Miliband took the only decision available to him at the time, which was to stay put. I saw him the weekend after Purnell resigned in protest at Brown’s leadership in the stormy summer of 2009. He was in considerable agonies about the future of the Labour government, but did not regret his decision to stay as a minister. His error was to allow himself to become a “leader-in-waiting”, even encouraging some to think that he was ready to make a move.
As I wrote on Tuesday in relation to Boris Johnson, leaders-in-waiting do not become leaders. They become too interesting, too early. David was doomed when ultra-Blairites started to brief that he could beat Brown and become prime minister. He should have dampened their overexcitement instead of occasionally fuelling it.

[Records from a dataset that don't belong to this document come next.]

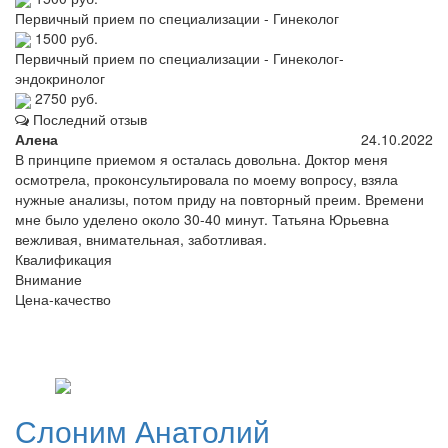
Первичный прием по специализации - Гинеколог
1500 руб.
Первичный прием по специализации - Гинеколог-
эндокринолог
2750 руб.
Последний отзыв
Алена
24.10.2022
В принципе приемом я осталась довольна. Доктор меня
осмотрела, проконсультировала по моему вопросу, взяла
нужные анализы, потом приду на повторный преим. Времени
мне было уделено около 30-40 минут. Татьяна Юрьевна
вежливая, внимательная, заботливая.
Квалификация
Внимание
Цена-качество
Слоним
Анатолий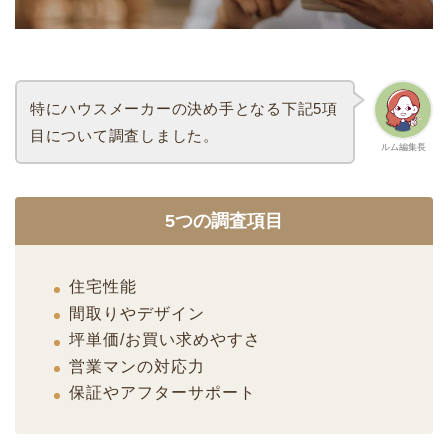
特にハウスメーカーの決め手となる下記5項
目について調査しました。
ルム編集長
5つの調査項目
住宅性能
間取りやデザイン
坪単価/お買い求めやすさ
営業マンの対応力
保証やアフターサポート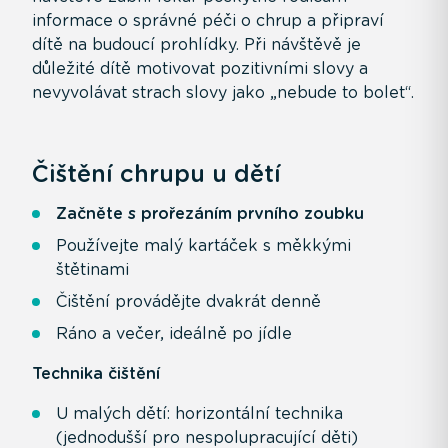
informace o správné péči o chrup a připraví
dítě na budoucí prohlídky. Při návštěvě je
důležité dítě motivovat pozitivními slovy a
nevyvolávat strach slovy jako „nebude to bolet“.
Čištění chrupu u dětí
Začněte s prořezáním prvního zoubku
Používejte malý kartáček s měkkými
štětinami
Čištění provádějte dvakrát denně
Ráno a večer, ideálně po jídle
Technika čištění
U malých dětí: horizontální technika
(jednodušší pro nespolupracující děti)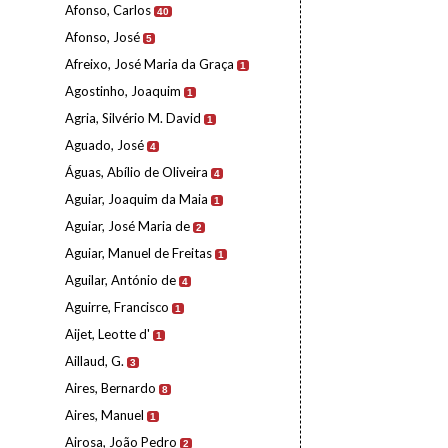
Afonso, Carlos
40
Afonso, José
5
Afreixo, José Maria da Graça
1
Agostinho, Joaquim
1
Agria, Silvério M. David
1
Aguado, José
4
Águas, Abílio de Oliveira
4
Aguiar, Joaquim da Maia
1
Aguiar, José Maria de
2
Aguiar, Manuel de Freitas
1
Aguilar, António de
4
Aguirre, Francisco
1
Aijet, Leotte d'
1
Aillaud, G.
3
Aires, Bernardo
8
Aires, Manuel
1
Airosa, João Pedro
2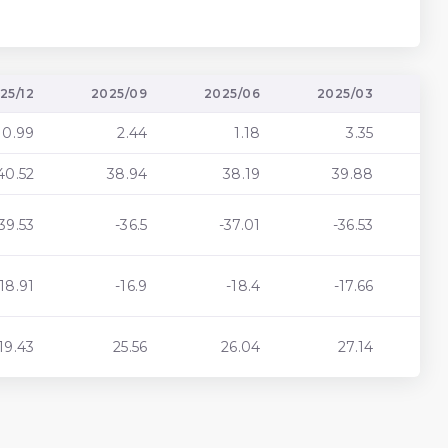
25/12
2025/09
2025/06
2025/03
20
0.99
2.44
1.18
3.35
40.52
38.94
38.19
39.88
39.53
-36.5
-37.01
-36.53
-18.91
-16.9
-18.4
-17.66
19.43
25.56
26.04
27.14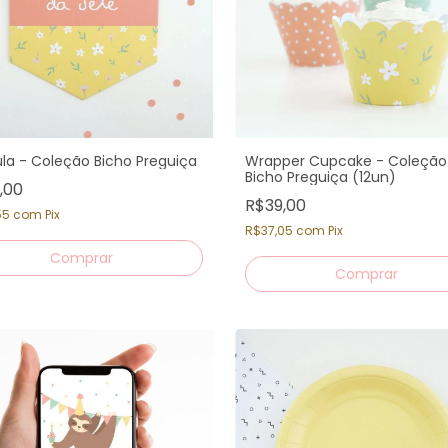
la - Coleção Bicho Preguiça
Wrapper Cupcake - Coleção
Bicho Preguiça (12un)
,00
R$39,00
55
com
Pix
R$37,05
com
Pix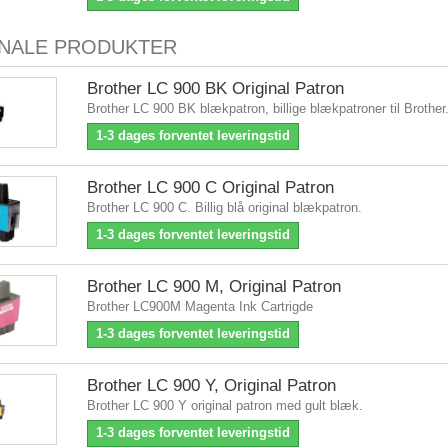
INALE PRODUKTER
Brother LC 900 BK Original Patron
Brother LC 900 BK blækpatron, billige blækpatroner til Brother
1-3 dages forventet leveringstid
Brother LC 900 C Original Patron
Brother LC 900 C. Billig blå original blækpatron.
1-3 dages forventet leveringstid
Brother LC 900 M, Original Patron
Brother LC900M Magenta Ink Cartrigde
1-3 dages forventet leveringstid
Brother LC 900 Y, Original Patron
Brother LC 900 Y original patron med gult blæk.
1-3 dages forventet leveringstid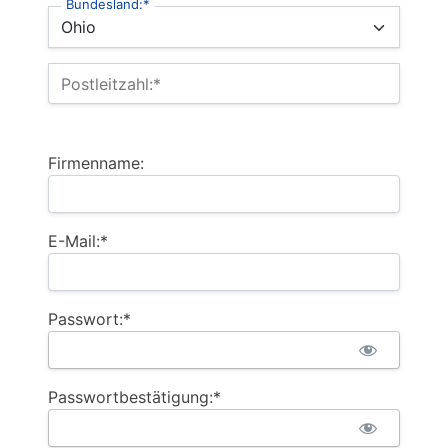
Bundesland:*
Postleitzahl:*
Firmenname:
E-Mail:*
Passwort:*
Passwortbestätigung:*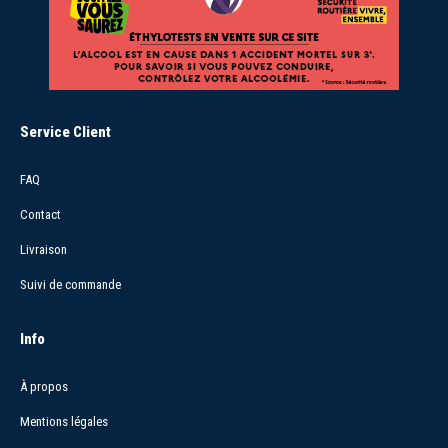
Service Client
FAQ
Contact
Livraison
Suivi de commande
Info
À propos
Mentions légales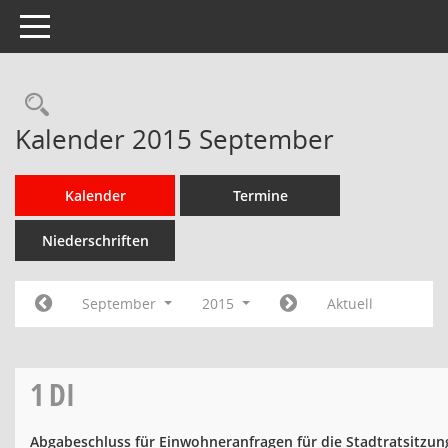
Toggle navigation
Rechercheauswahl
Kalender 2015 September
Kalender
Termine
Niederschriften
September
2015
Aktuell
1
DI
Abgabeschluss für Einwohneranfragen für die Stadtratsitzu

No one will know what he would have been like as leader, although, for sure, we would all have read many lofty columns about how Labour had chosen the wrong brother. His dignified exit is part of a pattern since the general election. Across a party with plenty of internal tensions there is still iron discipline, public unity and an intense will to win, a legacy from New Labour. David has made his contribution not by leading his party, but by leaving the country.